Mental health of Ukrainians liberated from Russian occupation: war-aggression impacts and restoring means

Andreyanna Ivanchenko, Speaker at Neuroscience Conferences
Full Professor

Andreyanna Ivanchenko

Kyiv M. P. Dragomanov National Pedagogical University, Ukraine

Abstract:

Mental health restoration is critically important, especially in war and constant socio-economic stress times. Military conflicts seriously affect the psychological state at the individual-collective level. Occupation, which is often accompanied by torture, abuse, forced isolation, is characterized, besides, by prolonged psycho-emotional exhaustion, which disrupts functioning of nervous/biophysiological systems and damages neural substrates that underlie the body somato-physiology and person’s behaviour.

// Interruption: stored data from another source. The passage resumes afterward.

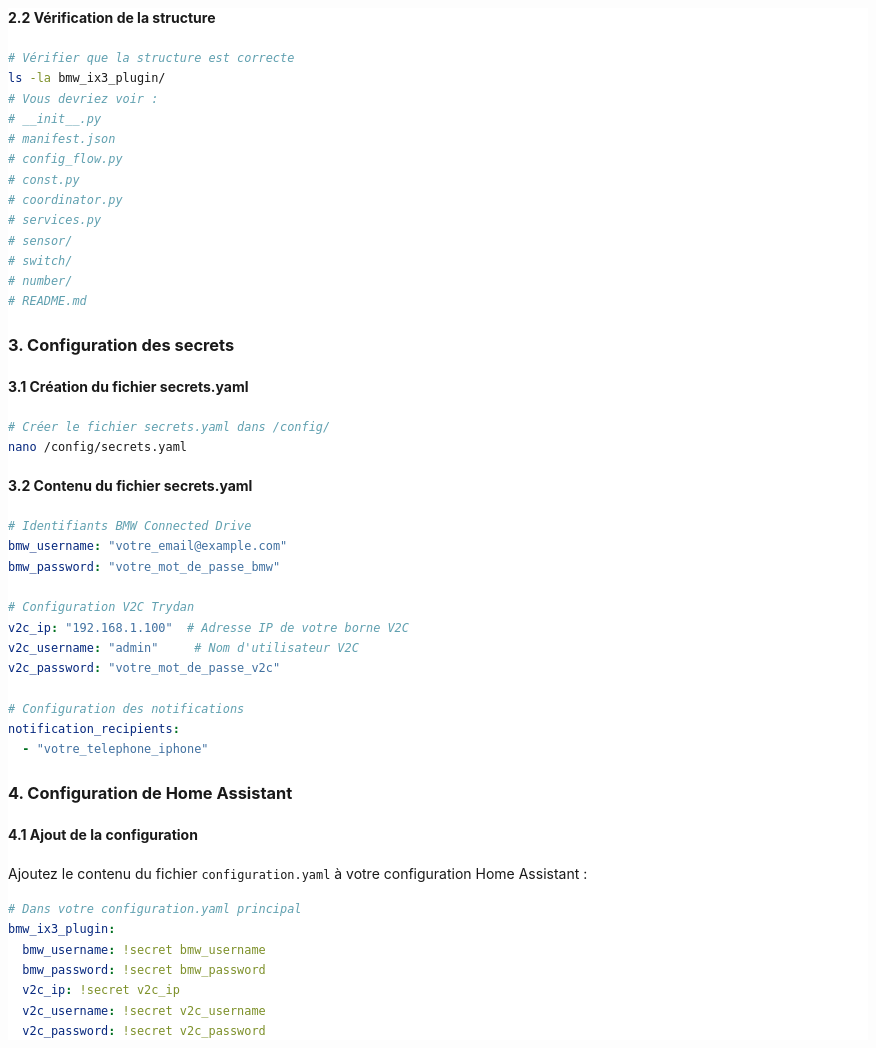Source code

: #### 2.2 Vérification de la structure
```bash
# Vérifier que la structure est correcte
ls -la bmw_ix3_plugin/
# Vous devriez voir :
# __init__.py
# manifest.json
# config_flow.py
# const.py
# coordinator.py
# services.py
# sensor/
# switch/
# number/
# README.md
```

### 3. Configuration des secrets

#### 3.1 Création du fichier secrets.yaml
```bash
# Créer le fichier secrets.yaml dans /config/
nano /config/secrets.yaml
```

#### 3.2 Contenu du fichier secrets.yaml
```yaml
# Identifiants BMW Connected Drive
bmw_username: "votre_email@example.com"
bmw_password: "votre_mot_de_passe_bmw"

# Configuration V2C Trydan
v2c_ip: "192.168.1.100"  # Adresse IP de votre borne V2C
v2c_username: "admin"     # Nom d'utilisateur V2C
v2c_password: "votre_mot_de_passe_v2c"

# Configuration des notifications
notification_recipients:
  - "votre_telephone_iphone"
```

### 4. Configuration de Home Assistant

#### 4.1 Ajout de la configuration
Ajoutez le contenu du fichier `configuration.yaml` à votre configuration Home Assistant :

```yaml
# Dans votre configuration.yaml principal
bmw_ix3_plugin:
  bmw_username: !secret bmw_username
  bmw_password: !secret bmw_password
  v2c_ip: !secret v2c_ip
  v2c_username: !secret v2c_username
  v2c_password: !secret v2c_password
```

Chronic stress, persistent difficulties in occupation/post-occupation conditions can provoke even greater deterioration in mental health than the direct impact of war. 

 

Our study had two aims: assess the mental health state of Ukrainians, aged 6-87 (n=3779: 2065 females, 874 males, 840 children aged 6-17 from the de-occupied territories of the Kharkiv region, who lived in their settlements during Russian aggressors’ occupation); pick and compose a set of methods/techniques to restore normal mental state. All participants gave voluntary-informed consent.  

There were used valid standardized methods of visual psychodiagnostics (surveys and participant observation), also interview-method to collect clarifying information on the accompanying risk phenomena. Thus, this was a qualitative mixed-method study, conducted between September 2022 and September 2023 on the basis of Ukrainian Center for Psychological Assistance and Support «Indestructible Kharkiv».   

 

As established, the main causes worsening the psycho-emotional/mental health of Ukrainians under military occupation were: stress, anxiety and psycho-trauma; loss of loved ones; forced migration; feelings of grief, confusion and hopelessness; limited access to health care; constant flow of traumatic news from mass-media. The aforementioned factors stimulated the appearance of negative symptoms on psycho-behavioural and somatic-physiological levels, especially in participants survived sexual violence: 1 recurring memories, flashbacks, constant anxiety, sleep disturbances, feelings of alienation/isolation provoked by traumatic stress; 2) psychosomatic disorders stimulated muscle/heart pain, headache, digestive problems, increased fatigue, and skin diseases (psoriasis, eczema) associated with disruption of the immune system and nervous regulation; 3) constant fear, mistrust, suspiciousness, distrustful wariness, feelings of loneliness/isolation as a consequence of limited communication with the outside world (neighbours, relatives) during the occupation; 4) almost everyone who lived through the occupation experienced the «deferred life syndrome» (DLS), the so-called feeling of “lost time and of being “behind” the rest of his country; this syndrome is also named the «frozen life effect»: it is a psychological/mental state in which, due to external circumstances that a person perceives as temporary but limiting, he postpones the implementation of important life goals, so, a person is waiting for a better time anddemonstrates passivity, procrastination; 5) the hardest hit manifested children, women, refugees: children/teens have experienced palpitations, trembling, sweating, disturbed sleep, nightmares; depression; abnormal behaviour; persistent memories of traumatic events (flashbulb memories); anxiety/fear of repeating the stressful events; avoidance of places/people/situations associated with trauma; loss of interest in playing/learning – in anything that previously brought a joy. 

 

To overcome trauma and normalize mental health, investigators used trauma-therapy, cognitive-behavioural and bio-suggestive therapies; psychoeducation; various relaxation techniques and physical activity; for children – creative methods (art/play/fairy tale therapies), group therapy with peers and psychological assistance from the family. As a result, the applied means significantly improved the mental health of 73% of participants.

Biography:

Prof. Andreyanna Ivanchenko, Ph.D. in Psychology, title of Doctor of Psychological Sciences, works at Kyiv M.P.Dragomanov National Pedagogical University and Kharkiv Institute “Interregional Academy of Personnel Management”. She has over 40 years of teaching Psychology and Foreign languages (Italian, English, Russian), published over 130 article, 50 abstracts at international conferences/congresses. In 2005 she became Reiki Master/Teacher of theoretic-practical self-rehabilitation bases according to ancient-Eastern psychological-philosophical tradition “Usui Reiki Ryoho”, taught by Italian and Japanese Reiki Masters/Teachers. Her research interests: Psychology of Creativity as a vital dynamic orientation, Victimology, Crisis-extreme Psychology, psychosomatics, stress-resistance, psycho-bioenergy, coping means, ancient-Oriental self-restoring arts, psycholinguistics, Sport/Political Psychology.